The addition of instructions for ritual may also have added effect, as the activity enacting ceremony and ritual explains. 

The AV is the first Indic text dealing with medicine. It identifies the causes of disease as living causative agents such as the yatudhāna, the kimīdin, the krimi or kṛmi and the durṇāma.
The Atharvans seek to kill them with a variety of incantations or plant-based treatments in order to counter the disease (see XIX.34.9). This approach to disease is quite different compared to the trihumoral theory of Ayurveda.
Remnants of the original Atharvanic thought did persist, as can be seen in Suśruta's medical treatise and in (Garuḍa Purāṇa, karma kāṃḍa - chapter: 164). Here, following the Atharvan theory, the Purāṇic text suggests germs as a cause for leprosy. In the same chapter, Suśruta also expands on the role of helminths in disease. These two can be directly traced back to the Atharvaveda saṃhitā.
The hymn AV I.23-24 describes the disease leprosy and recommends the rajani auṣadhi for its treatment. From the description of the auṣadhi as a black, branching entity with dusky patches, it is very likely that it is a lichen with antibiotic properties.
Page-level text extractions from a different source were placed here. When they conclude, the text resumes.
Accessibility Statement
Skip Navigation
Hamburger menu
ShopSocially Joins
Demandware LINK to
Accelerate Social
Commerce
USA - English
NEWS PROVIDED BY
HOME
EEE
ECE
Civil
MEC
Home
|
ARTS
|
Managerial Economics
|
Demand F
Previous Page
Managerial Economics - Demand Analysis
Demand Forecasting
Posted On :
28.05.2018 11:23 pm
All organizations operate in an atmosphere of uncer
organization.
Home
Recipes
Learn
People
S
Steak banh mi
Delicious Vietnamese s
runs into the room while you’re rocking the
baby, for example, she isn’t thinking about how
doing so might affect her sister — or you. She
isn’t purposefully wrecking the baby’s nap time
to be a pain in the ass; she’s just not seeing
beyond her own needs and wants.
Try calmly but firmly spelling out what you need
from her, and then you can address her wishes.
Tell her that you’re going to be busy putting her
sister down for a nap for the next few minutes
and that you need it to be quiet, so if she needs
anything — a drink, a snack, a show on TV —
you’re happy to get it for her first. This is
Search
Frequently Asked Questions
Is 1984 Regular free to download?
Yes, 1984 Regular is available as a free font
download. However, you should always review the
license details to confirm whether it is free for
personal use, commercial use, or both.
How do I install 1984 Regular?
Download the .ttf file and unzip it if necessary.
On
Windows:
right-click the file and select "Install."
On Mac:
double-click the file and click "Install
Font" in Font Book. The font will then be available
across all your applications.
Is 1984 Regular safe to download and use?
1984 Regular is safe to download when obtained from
Thus the AV may be one of the earliest texts to record uses of antibiotic agents.


Another area in which the Atharvaveda is of great interest, is the explanation of a number of key metaphysical theories, which are virtually identical to all other spiritual and mystic systems. 

 It includes the theory of aggregates, the systems of the universe, the Intelligence hierarchy, the Egg , the Tree of Life, the Elements and so on.

Philosophical excursions are found in books 8-12. One of the most spectacular expressions of philosophical thought is seen in the hymn XII.I, the Hymn to goddess Earth or the Pṛthivī Sūkta used in the Āgrayana rite. The foundations of Vaiṣeśika Darśana is expressed in the mantra XII.1.26 in which the atoms (Pāṃsu) are described forming the ‘stone’, the ‘stones’ aggregating to form ‘rocks’ and the ‘rocks’ held together to form the Earth.


Early pantheistic thought is seen in the hymn X.7 and the skaṃbha. This skaṃbha is described as what poured out of the Hiraṇyagarbha that was the precursor of the complex world in a very simple form (X.7.28). (Hiraṇyagarba = "The golden womb from which the Universe was formed.") … The hymn also describes a pantheistic nature of the Vedic gods (X.7.38): the units of this spreading entity are the gods even as branches of one tree.

The Atharvaveda thus contains great wisdom and I hope we have been able to capture the essence of this wisdom in our selection and presentation of the prayers.